Every STEM student has to learn linear algebra, it is not only a mathematical beauty but, it, also, has a wealth of applications in, nearly, every subject of science. What should a linear algebra course contain? The answer is always a matter of taste. The following topics are typically included in one way or another in every course: Systems of linear equations, matrices, determinants, linear and euclidian spaces and different types of applications that range from solutions of systems of linear equations, to solutions of systems of linear differential equations and many others whose depending on the author’s taste.

The authors of *Linear Algebra* consider their book to be a reference for a senior course. It is basically their teaching notes of a linear algebra course. The book, which discusses most of the above topics, contains five chapters, an introduction, an index, and a 10 items bibliography. Each chapter is divided into two parts one theoretical and the second devoted to some practical and computational applications.
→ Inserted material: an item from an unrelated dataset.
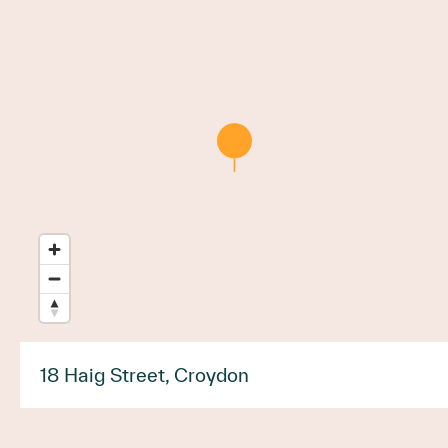
18 Haig Street, Croydon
Like most French books, this book starts by defining vector spaces as the setting of what’s to come. It defines modules over a ring and considers vector spaces as a special case (no properties of modules are given or used in studying vector spaces). This is followed by a summary of the properties of linear combinations, independent vectors, finite dimensions, and subspaces. It gives coding as an application of subspaces.

The authors then go to explain linear transformations, their relation to matrices and the algebraic structure of the space of linear transformations without discussing its dimension. As application to this topic the reader finds a little introduction to affine and projective transformations.

A full chapter is devoted to linear operators, in which the authors introduce eigenvalues and eigenvectors, diagonalization, and Jordan forms giving necessary and sufficient conditions to write a matrix in one of these forms. The generalized companion matrix ends the theoretical part of this chapter but this assumes that the reader knows quite a few advanced notions like matrix pencil and the relation of its eigenvalues and the determinant. The chapter ends with some applications in linear programming, geometry and graph theory.

The fourth chapter is concerned with inner products and orthogonality. There one finds the Gram-Schmidt method to construct an orthonormal basis and a detailed discussion of orthogonal projection and the QR matrix decomposition. Image processing is explained as an application of these topics.

The final chapter is a summary of matrix decompositions where LU, Cholesky, Jordan form and spectral decompositions are discussed and treated as examples. The chapter ends with some applications of iterative methods.

The list of topics discussed in this book is quite a long one and it needs more space and explanation than is given therefore some topics are just defined, some theorems like Cayley-Hamilton or Vandermonde determinant are cited without a proof (I assume that a senior student should know a proof of both theorems). Yet, the book skips very important topics like infinite dimensional spaces, the exponential of a matrix, and solutions of systems of linear differential equations.

Moreover, the book is full by typing mistakes that make reading it a tedious task and sometimes make definitions and theorems incomprehensible. It is worth noting that some exercises are solved using Mathematica, MatLab, Maple or Sage. It is nice to see these solutions but readers may not have access to any of these software packages and may not know how to use them.

Last but not least, though each chapter is nicely divided into well structured sections, the language and style need to be revised so that the book become self-contained and easier to read.